Content starts
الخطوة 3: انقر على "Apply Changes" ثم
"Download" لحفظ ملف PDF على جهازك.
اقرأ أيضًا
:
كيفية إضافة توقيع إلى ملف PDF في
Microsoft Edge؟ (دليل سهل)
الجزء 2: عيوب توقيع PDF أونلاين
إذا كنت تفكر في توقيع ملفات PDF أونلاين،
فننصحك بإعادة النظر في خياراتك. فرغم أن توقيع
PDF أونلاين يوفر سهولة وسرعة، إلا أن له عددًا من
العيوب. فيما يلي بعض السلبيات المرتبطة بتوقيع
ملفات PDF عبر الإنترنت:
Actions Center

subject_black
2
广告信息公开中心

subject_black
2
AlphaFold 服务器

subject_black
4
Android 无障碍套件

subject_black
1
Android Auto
Content ends
■ Job item:
Write out every line of the listing again, switching "Download" to "Save" and leaving everything else unchanged.

■ Solution to this exercise:
الخطوة 3: انقر على "Apply Changes" ثم
"Save" لحفظ ملف PDF على جهازك.
اقرأ أيضًا
:
كيفية إضافة توقيع إلى ملف PDF في
Microsoft Edge؟ (دليل سهل)
الجزء 2: عيوب توقيع PDF أونلاين
إذا كنت تفكر في توقيع ملفات PDF أونلاين،
فننصحك بإعادة النظر في خياراتك. فرغم أن توقيع
PDF أونلاين يوفر سهولة وسرعة، إلا أن له عددًا من
العيوب. فيما يلي بعض السلبيات المرتبطة بتوقيع
ملفات PDF عبر الإنترنت:
Actions Center

subject_black
2
广告信息公开中心

subject_black
2
AlphaFold 服务器

subject_black
4
Android 无障碍套件

subject_black
1
Android Auto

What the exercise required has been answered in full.